Choosing the proper enzyme and optimizing its function:
Within the six major classes of biocatalytic enzymes, there are many natural and now non-natural or recombinant enzyme choices. Just as with any small molecule reaction, an optimal 'stoichiometry' of reagents-to-enzyme catalyst can be determined by DoE practices, automated by synthesis reactors and aided by PAT integrated in process development. Enzymes are biologically evolved to be relatively unstable and amenable to breakdown and recycle. Understanding the practical half-life and stability of any free-, substrate-bound or surface-immobilized enzyme can be critical to the design of proper biocatalysis protocols.
Buffers and Solvents:
Many natural enzymes struggle to cope with organic solvent reactions. A constantly evolving profile of engineered or recombinant enzymes are improving compatibility with organic solvent conditions. Such conditions may not only be amenable, but also advantageous for the reaction efficiency of several small molecule products and by-products and are employed today with greater frequency. Although, use of organic solvents is still not common when the product or by-product of a biocatalytic transformation results in a more traditional biologic molecule such as peptide or antibody conjugates.
In the past, industrial oligonucleotide synthesis has struggled to employ biocatalysis due to the need for modified phosphoramidite monomers which are not compatible with natural polymerases and other DNA/RNA replicating enzymes. The use of some organic solvent conditions are also starting to be explored along with an emergence of industrial suited recombinant enzymes which are capable of catalyzing reactions in organic solvent environments and/or utilizing modified phosphoramidites in oligonucleotide synthesis.
Process parameters – pH:
Natural or recombinant enzymes are still biological molecules governed in their own structure and functions through extensive intramolecular electrostatic interactions and also affected by the presence of co-factors, co-enzymes, or other allosteric effectors. It is well known that enzymes generally operate best within narrow pH ranges and tolerate pH variation <0.5 pH units. Thus, pH control is often a critical parameter for consideration for many biocatalytic reactions and may be difficult or tedious to control manually. The product or by-products of a biocatalytic reaction can also be affected by the control of reagent stoichiometry and other free acids or bases, each of which is driven by a balance of their collective, net pKa; too far outside of an ideal operational space and the reactions may be adversely effected.
Process parameters – Temperature:
Natural enzymes, and the recombinant counterparts engineered from them, have evolved to function efficiently at specific temperatures with fairly tight ranges.

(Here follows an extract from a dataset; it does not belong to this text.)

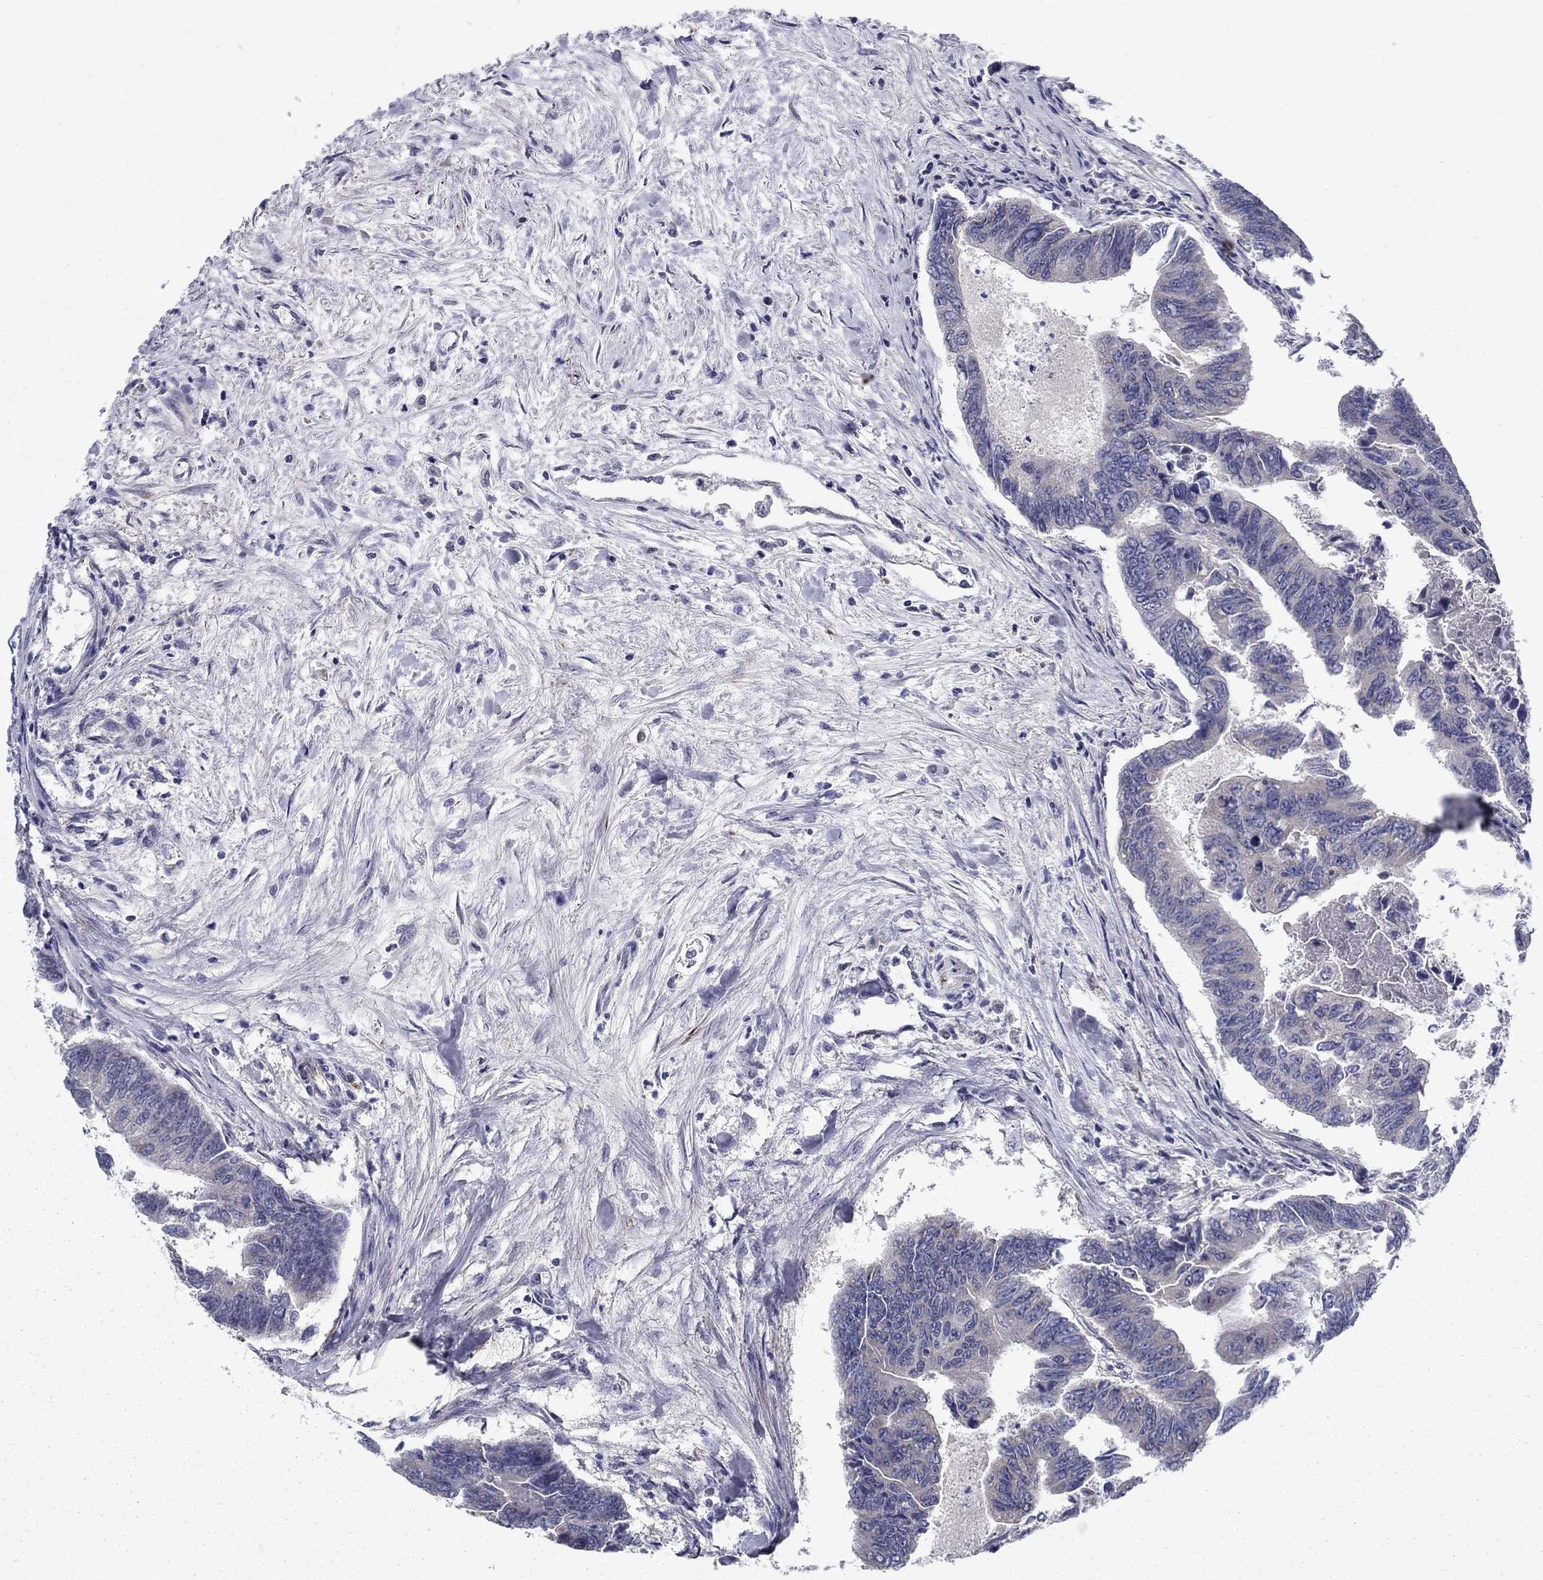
{"staining": {"intensity": "negative", "quantity": "none", "location": "none"}, "tissue": "colorectal cancer", "cell_type": "Tumor cells", "image_type": "cancer", "snomed": [{"axis": "morphology", "description": "Adenocarcinoma, NOS"}, {"axis": "topography", "description": "Colon"}], "caption": "Immunohistochemical staining of human colorectal cancer demonstrates no significant staining in tumor cells. (Stains: DAB (3,3'-diaminobenzidine) IHC with hematoxylin counter stain, Microscopy: brightfield microscopy at high magnification).", "gene": "LACTB2", "patient": {"sex": "female", "age": 65}}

Temperature may not always be difficult to control but it is always important to get correct. Deviations may cause changes in reaction kinetics, product yield or other critical process outcomes.
Process parameters – Dissolved Oxygen:
Especially important for oxygenation and reduction reactions, this critical process parameter is usually controlled by sparge or headspace dosing of oxygen or inert gas. It then becomes critical to optimize the quantity and mass transfer (or kLA) of dissolved oxygen into the reaction mixture to ensure that oxidoreductase enzymes can operate at peak efficiency and mitigates risks of unwanted by-product formation.
Process parameters – mixing, fluid dynamics and gases
On the surface a 'well mixed reaction' ensures homogeneity and even reaction kinetics. But mixing also hides potential pitfalls which can easily be overlooked. The use of a proper mixing apparatus can have a great affect on the life cycle of biocatalytic enzymes, especially over long duration or flow chemistry or perfusion style runs. Scale-up from early process development may be especially susceptible if mixing is insufficiently characterized; likely to utilize a simple glass beaker set up on a stir plate with magnetic stir bar or another high sheer method of mixing and may result in poor reaction kinetics but may also be a cause of time-dependent reaction efficiency decreases.
Mixing is also critical for another parameter already addressed, gas distribution and mass transfer. Combined with optimization of the gas dosing/ sparging method, mixing conditions significantly affect the concentration and absorption of gases into the biocatalytic reaction.